**EXERCISE DIRECTIONS:**
Update the items below by changing "categories" to "groups" wherever it occurs, with everything else left unchanged. Omit the pictures from your answer.

**DATA FOR THE TASK:**
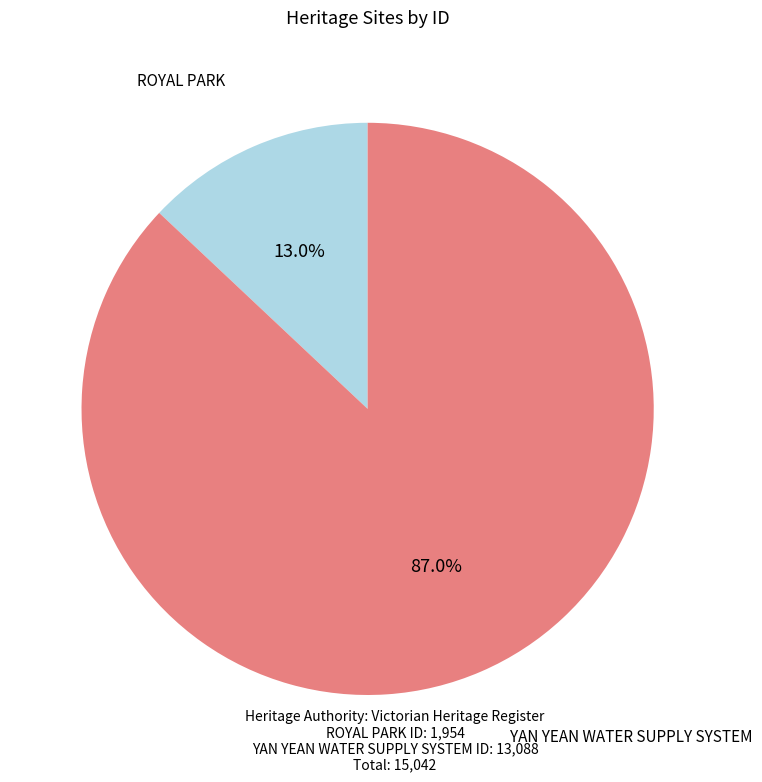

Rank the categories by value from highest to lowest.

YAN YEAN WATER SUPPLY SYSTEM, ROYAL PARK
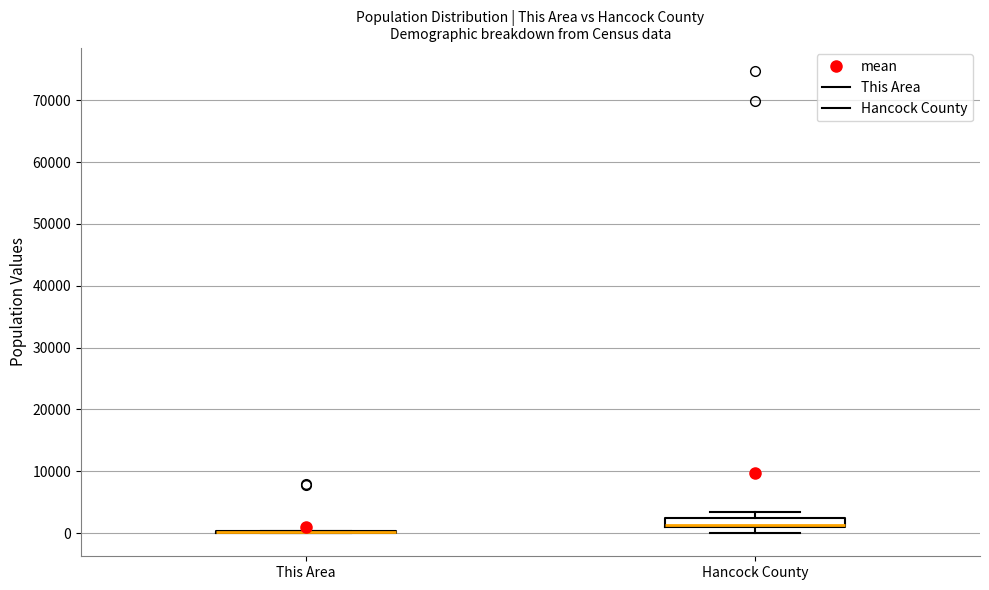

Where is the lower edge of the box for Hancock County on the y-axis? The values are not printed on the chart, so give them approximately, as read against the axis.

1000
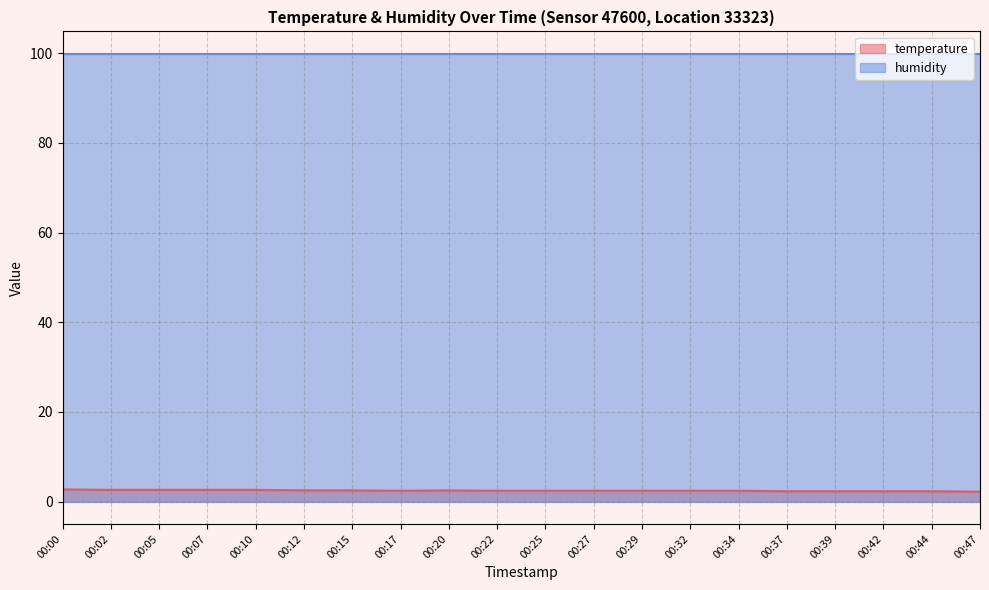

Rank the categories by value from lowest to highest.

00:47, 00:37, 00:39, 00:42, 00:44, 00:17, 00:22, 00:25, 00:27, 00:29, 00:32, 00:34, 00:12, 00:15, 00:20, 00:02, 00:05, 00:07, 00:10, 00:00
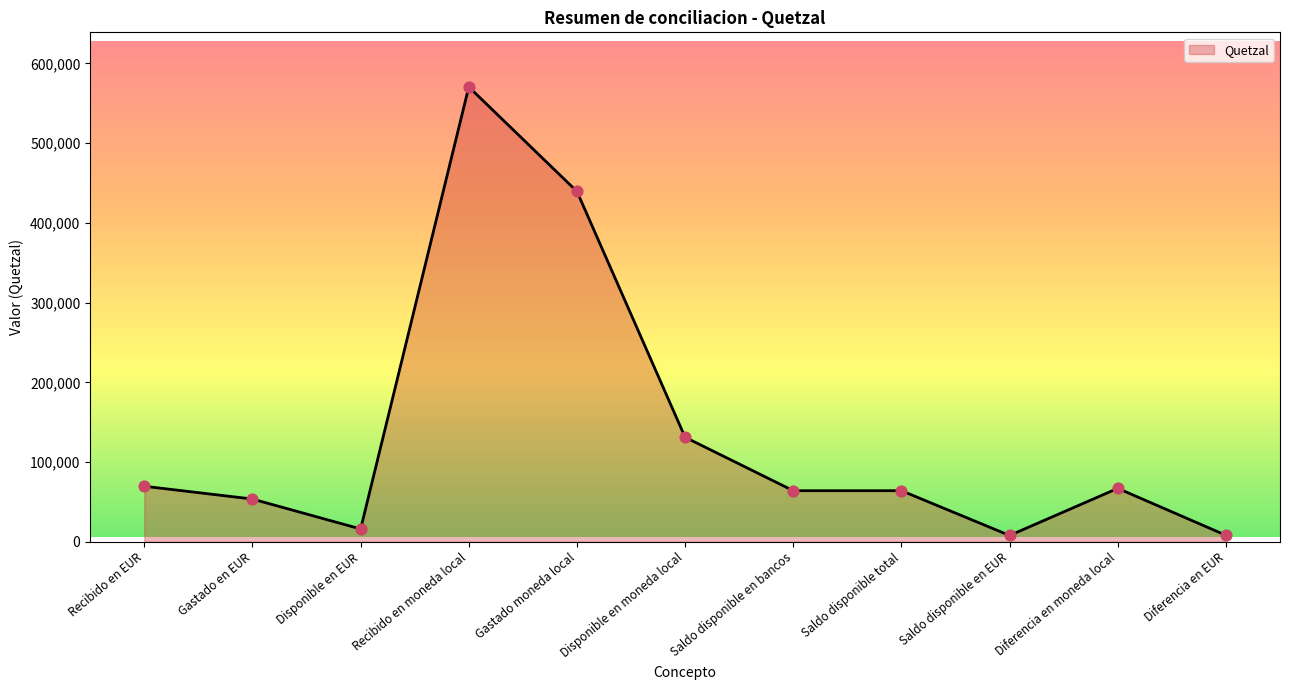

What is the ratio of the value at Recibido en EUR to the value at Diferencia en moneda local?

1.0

**WORKED SOLUTION:**
Rank the groups by value from highest to lowest.

YAN YEAN WATER SUPPLY SYSTEM, ROYAL PARK

Where is the lower edge of the box for Hancock County on the y-axis? The values are not printed on the chart, so give them approximately, as read against the axis.

1000

Rank the groups by value from lowest to highest.

00:47, 00:37, 00:39, 00:42, 00:44, 00:17, 00:22, 00:25, 00:27, 00:29, 00:32, 00:34, 00:12, 00:15, 00:20, 00:02, 00:05, 00:07, 00:10, 00:00

What is the ratio of the value at Recibido en EUR to the value at Diferencia en moneda local?

1.0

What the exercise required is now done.